Performance as Practice

Headed north up to do a gig with my quintet Swang and it got me thinking about how performance figures into practice. We’re doing some recordings tomorrow and I know that playing a gig the night before will help our playing a lot.

According to a lot of the folks I’ve interviewed, performance is considered a kind of practice. In fact, some, like tuba player Rex Martin and NY Phil trumpeter Ethan Bensdorf try to obliterate the line between “practice” and “performance” and make everything performance. Ethan mentioned that he sometimes will imagine Bud Herseth is in the room (a legend among orchestral trumpeters). It’s an approach Mr. Herseth encouraged. Rex Martin said that he learned from Herseth that you have to be careful about practice, because you start to practice how to practice, instead of practicing performing. All this stuff and much more is in The Practice of Practice.

Other players, like singer-songwriter Nicholas Barron, makes performance his sole means of practice. He spent about four years in the Chicago subways performing for commuters all day long as his practice.
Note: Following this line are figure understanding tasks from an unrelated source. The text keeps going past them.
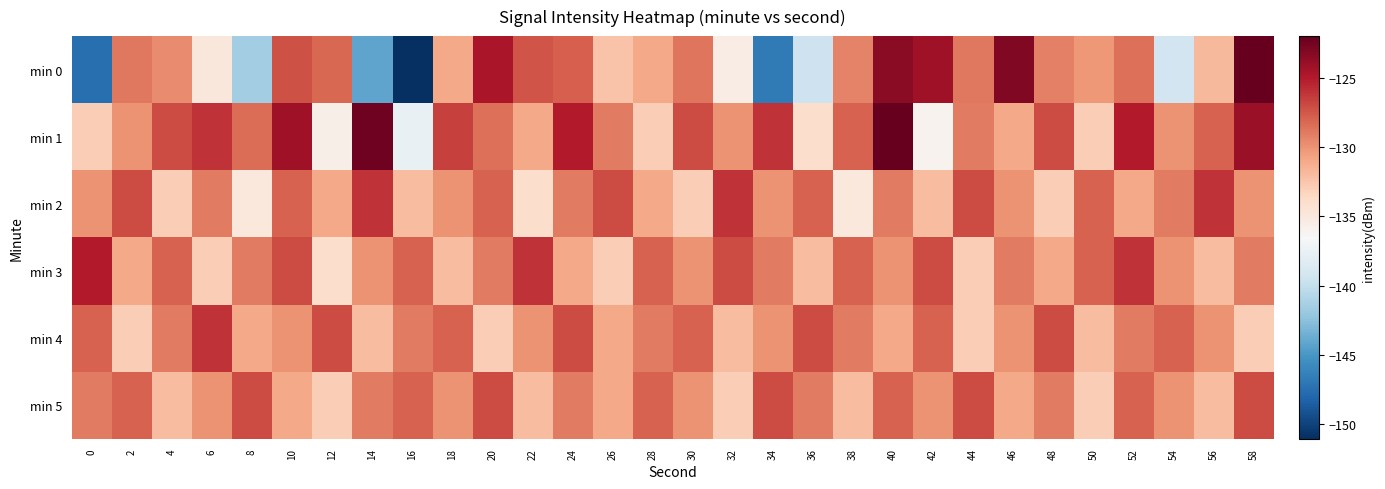

Reading right to left, extract all data points from this chart.

min 0: 58=-122.0	56=-131.8	54=-139.3	52=-128.5	50=-130.2	48=-129.2	46=-123.0	44=-128.9	42=-124.3	40=-123.4	38=-129.3	36=-139.5	34=-146.8	32=-135.5	30=-128.8	28=-131.0	26=-132.4	24=-127.8	22=-127.3	20=-124.7	18=-131.0	16=-151.0	14=-144.2	12=-128.2	10=-127.2	8=-141.6	6=-134.9	4=-129.6	2=-128.8	0=-147.5
min 1: 58=-124.0	56=-128.0	54=-130.0	52=-125.0	50=-133.0	48=-127.0	46=-131.0	44=-129.0	42=-136.0	40=-122.0	38=-128.0	36=-134.0	34=-126.0	32=-130.0	30=-127.0	28=-133.0	26=-129.0	24=-125.0	22=-131.0	20=-128.5	18=-126.6	16=-137.6	14=-122.4	12=-135.7	10=-124.2	8=-128.4	6=-126.0	4=-127.0	2=-130.0	0=-132.9
min 2: 58=-130.0	56=-126.0	54=-129.0	52=-131.0	50=-128.0	48=-133.0	46=-130.0	44=-127.0	42=-132.0	40=-129.0	38=-135.0	36=-128.0	34=-130.0	32=-126.0	30=-133.0	28=-131.0	26=-127.0	24=-129.0	22=-134.0	20=-128.0	18=-130.0	16=-132.0	14=-126.0	12=-131.0	10=-128.0	8=-135.0	6=-129.0	4=-133.0	2=-127.0	0=-130.0
min 3: 58=-129.0	56=-132.0	54=-130.0	52=-126.0	50=-128.0	48=-131.0	46=-129.0	44=-133.0	42=-127.0	40=-130.0	38=-128.0	36=-132.0	34=-129.0	32=-127.0	30=-130.0	28=-128.0	26=-133.0	24=-131.0	22=-126.0	20=-129.0	18=-132.0	16=-128.0	14=-130.0	12=-134.0	10=-127.0	8=-129.0	6=-133.0	4=-128.0	2=-131.0	0=-125.0
min 4: 58=-133.0	56=-130.0	54=-128.0	52=-129.0	50=-132.0	48=-127.0	46=-130.0	44=-133.0	42=-128.0	40=-131.0	38=-129.0	36=-127.0	34=-130.0	32=-132.0	30=-128.0	28=-129.0	26=-131.0	24=-127.0	22=-130.0	20=-133.0	18=-128.0	16=-129.0	14=-132.0	12=-127.0	10=-130.0	8=-131.0	6=-126.0	4=-129.0	2=-133.0	0=-128.0
min 5: 58=-127.0	56=-132.0	54=-130.0	52=-128.0	50=-133.0	48=-129.0	46=-131.0	44=-127.0	42=-130.0	40=-128.0	38=-132.0	36=-129.0	34=-127.0	32=-133.0	30=-130.0	28=-128.0	26=-131.0	24=-129.0	22=-132.0	20=-127.0	18=-130.0	16=-128.0	14=-129.0	12=-133.0	10=-131.0	8=-127.0	6=-130.0	4=-132.0	2=-128.0	0=-129.0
Others, like jazz guitarist Bobby Broom, has a sporadic relationship with practice and said that he sometimes uses the performance, playing really hard several times a week, as a kind of practice.

Performance is a way to bump your skills to a higher level, and the more you do it, the better. In schools, we have a kind of bizarre relationship to performance. In our ensembles, we work on a few pieces for several months, and then have a concert, maybe 3 or 4 times a year. If you want to get better faster, I recommend forming a small chamber group or jazz combo and perform as much as you possibly can. There’s an intensity of focus required for performance that you simply can’t get any other way.